Uns contam como viveram, há 200 anos ou há pouco mais de meio século, nos engenhos ou nas aldeias indígenas. Outros abstêm-se de qualquer referência à sua passagem na vida terrena. Pacientemente, dão atenção às queixas, ao relato dos pequenos problemas de rotina da nossa vida, aconselhando, animando, esclarecendo, conforme a necessidade de quem lhes fala.

Ensinam a mensagem do Evangelho, o perdão, o amor ao próximo, mostram como é necessário dar para receber, perdoar para ser perdoado, corrigir as falhas, dominar os sentimentos de vingança, de inveja, para adquirir luz.

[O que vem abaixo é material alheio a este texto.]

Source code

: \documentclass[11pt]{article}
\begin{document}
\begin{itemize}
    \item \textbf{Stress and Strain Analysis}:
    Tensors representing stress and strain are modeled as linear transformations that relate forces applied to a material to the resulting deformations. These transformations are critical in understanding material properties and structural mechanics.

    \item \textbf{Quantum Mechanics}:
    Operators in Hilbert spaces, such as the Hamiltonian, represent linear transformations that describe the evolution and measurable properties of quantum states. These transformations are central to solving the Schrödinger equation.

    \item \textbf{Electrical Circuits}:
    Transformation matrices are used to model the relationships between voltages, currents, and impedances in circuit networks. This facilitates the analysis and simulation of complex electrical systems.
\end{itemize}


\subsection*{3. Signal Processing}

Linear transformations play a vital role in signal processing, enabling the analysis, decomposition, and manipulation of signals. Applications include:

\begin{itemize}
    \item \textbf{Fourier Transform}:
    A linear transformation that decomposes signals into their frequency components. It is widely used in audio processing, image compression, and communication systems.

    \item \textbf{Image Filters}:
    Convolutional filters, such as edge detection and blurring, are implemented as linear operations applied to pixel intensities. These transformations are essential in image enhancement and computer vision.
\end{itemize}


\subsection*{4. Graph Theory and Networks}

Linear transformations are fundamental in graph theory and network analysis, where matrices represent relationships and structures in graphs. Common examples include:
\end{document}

E através desse trabalho humilde, incompreendido, ainda, por muitos, vão prosseguindo na missão de reconduzir o homem ao caminho que o levará a Deus.

Sua origem, não importa.

Se o Caboclo viveu como um cacique de uma tribo ou como iniciado de uma seita oriental, não interessa no momento.

Se o Velho foi escravo ou jovem médico, ou se foi mestre na magia, também não faz diferença.

O que vale, agora, é apenas a missão a ser cumprida, em benefício da humanidade, para que o Brasil, futuro centro de difusão do Evangelho, esteja melhor preparado para o advento do III Milênio. (grifo nosso)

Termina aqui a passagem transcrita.